TASK TO COMPLETE
From the records below, please repeat exactly the line that has "right ankle: (166, 237)", the line that has "right ear: (280, 131)", and every line between them, and nothing else.
DATA UNDER STUDY below:
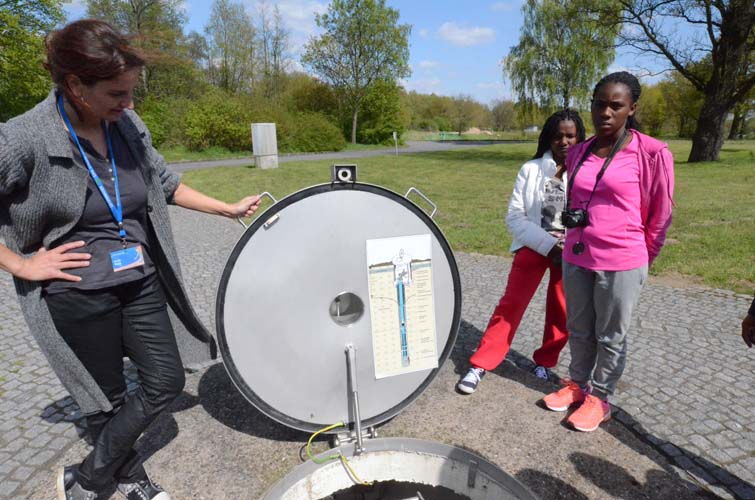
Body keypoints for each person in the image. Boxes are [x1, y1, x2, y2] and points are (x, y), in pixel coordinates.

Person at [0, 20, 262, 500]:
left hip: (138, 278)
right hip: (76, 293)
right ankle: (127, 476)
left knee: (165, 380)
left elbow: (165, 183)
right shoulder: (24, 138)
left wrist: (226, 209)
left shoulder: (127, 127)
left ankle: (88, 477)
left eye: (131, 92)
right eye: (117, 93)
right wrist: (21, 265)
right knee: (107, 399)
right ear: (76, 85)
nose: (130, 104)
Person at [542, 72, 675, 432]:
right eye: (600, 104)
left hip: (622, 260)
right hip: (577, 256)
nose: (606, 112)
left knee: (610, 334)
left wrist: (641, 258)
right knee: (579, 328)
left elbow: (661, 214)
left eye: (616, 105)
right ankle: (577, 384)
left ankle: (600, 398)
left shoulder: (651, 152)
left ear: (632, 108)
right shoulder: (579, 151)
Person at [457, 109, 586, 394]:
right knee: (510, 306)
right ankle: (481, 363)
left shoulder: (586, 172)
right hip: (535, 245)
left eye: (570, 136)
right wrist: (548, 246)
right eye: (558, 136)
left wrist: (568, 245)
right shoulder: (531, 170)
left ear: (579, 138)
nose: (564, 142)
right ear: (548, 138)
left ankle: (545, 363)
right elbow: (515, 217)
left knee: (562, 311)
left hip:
End of DATA UNDER STUDY.
DATA UNDER STUDY below:
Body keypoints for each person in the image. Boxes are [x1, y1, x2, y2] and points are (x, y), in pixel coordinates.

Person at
End of DATA UNDER STUDY.
DATA UNDER STUDY below:
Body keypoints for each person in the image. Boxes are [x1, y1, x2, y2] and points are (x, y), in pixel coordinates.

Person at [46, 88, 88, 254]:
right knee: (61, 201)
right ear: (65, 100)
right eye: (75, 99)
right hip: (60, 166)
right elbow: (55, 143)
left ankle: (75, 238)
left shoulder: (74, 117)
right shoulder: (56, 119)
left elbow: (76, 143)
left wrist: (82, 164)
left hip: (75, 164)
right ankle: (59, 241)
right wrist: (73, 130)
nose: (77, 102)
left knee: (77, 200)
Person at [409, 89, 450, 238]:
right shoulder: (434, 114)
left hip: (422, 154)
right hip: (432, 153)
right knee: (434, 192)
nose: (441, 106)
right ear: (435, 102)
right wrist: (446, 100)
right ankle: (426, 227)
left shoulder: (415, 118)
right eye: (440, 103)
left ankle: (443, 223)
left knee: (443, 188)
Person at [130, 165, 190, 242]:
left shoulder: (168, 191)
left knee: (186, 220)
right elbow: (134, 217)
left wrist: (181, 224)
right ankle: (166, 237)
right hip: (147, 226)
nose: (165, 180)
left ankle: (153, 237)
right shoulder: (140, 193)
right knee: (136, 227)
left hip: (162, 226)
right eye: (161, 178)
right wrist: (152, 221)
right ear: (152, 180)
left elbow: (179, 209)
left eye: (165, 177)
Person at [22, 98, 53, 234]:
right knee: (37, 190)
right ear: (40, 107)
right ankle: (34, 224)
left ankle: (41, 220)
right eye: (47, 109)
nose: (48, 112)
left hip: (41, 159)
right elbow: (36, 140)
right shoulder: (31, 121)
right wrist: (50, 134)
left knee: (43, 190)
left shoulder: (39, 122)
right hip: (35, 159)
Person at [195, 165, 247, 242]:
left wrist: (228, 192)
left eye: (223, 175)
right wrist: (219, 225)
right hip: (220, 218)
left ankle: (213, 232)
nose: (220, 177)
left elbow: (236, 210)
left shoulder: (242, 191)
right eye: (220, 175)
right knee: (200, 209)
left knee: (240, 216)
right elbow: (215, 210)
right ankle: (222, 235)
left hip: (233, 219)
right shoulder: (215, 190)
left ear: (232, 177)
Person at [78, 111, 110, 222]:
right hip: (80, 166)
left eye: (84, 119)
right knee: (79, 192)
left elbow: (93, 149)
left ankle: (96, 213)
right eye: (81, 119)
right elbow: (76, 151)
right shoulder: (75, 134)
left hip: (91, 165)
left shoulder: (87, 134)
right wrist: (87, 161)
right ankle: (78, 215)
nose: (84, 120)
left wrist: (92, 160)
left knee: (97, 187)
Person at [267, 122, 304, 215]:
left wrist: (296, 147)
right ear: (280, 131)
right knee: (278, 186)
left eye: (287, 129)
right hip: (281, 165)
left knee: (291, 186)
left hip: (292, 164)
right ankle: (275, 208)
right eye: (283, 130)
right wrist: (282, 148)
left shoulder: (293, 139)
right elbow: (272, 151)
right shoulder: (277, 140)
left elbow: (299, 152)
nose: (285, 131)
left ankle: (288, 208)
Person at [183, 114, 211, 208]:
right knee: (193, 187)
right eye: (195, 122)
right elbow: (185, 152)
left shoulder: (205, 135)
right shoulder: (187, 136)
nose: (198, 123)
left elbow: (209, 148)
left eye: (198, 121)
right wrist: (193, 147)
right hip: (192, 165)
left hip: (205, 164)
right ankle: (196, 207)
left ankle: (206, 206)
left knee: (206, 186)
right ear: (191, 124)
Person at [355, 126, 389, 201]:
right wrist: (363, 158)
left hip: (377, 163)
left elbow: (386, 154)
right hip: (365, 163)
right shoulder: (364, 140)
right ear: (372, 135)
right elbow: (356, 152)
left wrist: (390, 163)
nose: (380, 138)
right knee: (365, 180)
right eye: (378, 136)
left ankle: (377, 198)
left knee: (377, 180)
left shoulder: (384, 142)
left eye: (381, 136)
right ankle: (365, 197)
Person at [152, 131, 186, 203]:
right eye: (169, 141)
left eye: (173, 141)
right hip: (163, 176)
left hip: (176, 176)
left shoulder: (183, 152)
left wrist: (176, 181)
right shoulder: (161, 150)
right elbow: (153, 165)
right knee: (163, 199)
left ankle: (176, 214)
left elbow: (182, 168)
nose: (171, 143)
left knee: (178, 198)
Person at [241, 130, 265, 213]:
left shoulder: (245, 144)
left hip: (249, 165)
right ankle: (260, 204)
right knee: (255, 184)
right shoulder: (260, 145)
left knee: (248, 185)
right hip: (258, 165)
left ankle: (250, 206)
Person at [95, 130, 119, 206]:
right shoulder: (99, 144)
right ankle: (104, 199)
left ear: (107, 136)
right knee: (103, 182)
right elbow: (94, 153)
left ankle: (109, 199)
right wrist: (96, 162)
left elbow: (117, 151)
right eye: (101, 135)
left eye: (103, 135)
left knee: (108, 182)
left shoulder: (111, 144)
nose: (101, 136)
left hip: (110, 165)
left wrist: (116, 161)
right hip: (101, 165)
End of DATA UNDER STUDY.
ANSWER TO THIS EXERCISE
right ankle: (166, 237)
right hip: (147, 226)
nose: (165, 180)
left ankle: (153, 237)
right shoulder: (140, 193)
right knee: (136, 227)
left hip: (162, 226)
right eye: (161, 178)
right wrist: (152, 221)
right ear: (152, 180)
left elbow: (179, 209)
left eye: (165, 177)
Person at [22, 98, 53, 234]:
right knee: (37, 190)
right ear: (40, 107)
right ankle: (34, 224)
left ankle: (41, 220)
right eye: (47, 109)
nose: (48, 112)
left hip: (41, 159)
right elbow: (36, 140)
right shoulder: (31, 121)
right wrist: (50, 134)
left knee: (43, 190)
left shoulder: (39, 122)
right hip: (35, 159)
Person at [195, 165, 247, 242]:
left wrist: (228, 192)
left eye: (223, 175)
right wrist: (219, 225)
right hip: (220, 218)
left ankle: (213, 232)
nose: (220, 177)
left elbow: (236, 210)
left shoulder: (242, 191)
right eye: (220, 175)
right knee: (200, 209)
left knee: (240, 216)
right elbow: (215, 210)
right ankle: (222, 235)
left hip: (233, 219)
right shoulder: (215, 190)
left ear: (232, 177)
Person at [78, 111, 110, 222]:
right hip: (80, 166)
left eye: (84, 119)
right knee: (79, 192)
left elbow: (93, 149)
left ankle: (96, 213)
right eye: (81, 119)
right elbow: (76, 151)
right shoulder: (75, 134)
left hip: (91, 165)
left shoulder: (87, 134)
right wrist: (87, 161)
right ankle: (78, 215)
nose: (84, 120)
left wrist: (92, 160)
left knee: (97, 187)
Person at [267, 122, 304, 215]:
left wrist: (296, 147)
right ear: (280, 131)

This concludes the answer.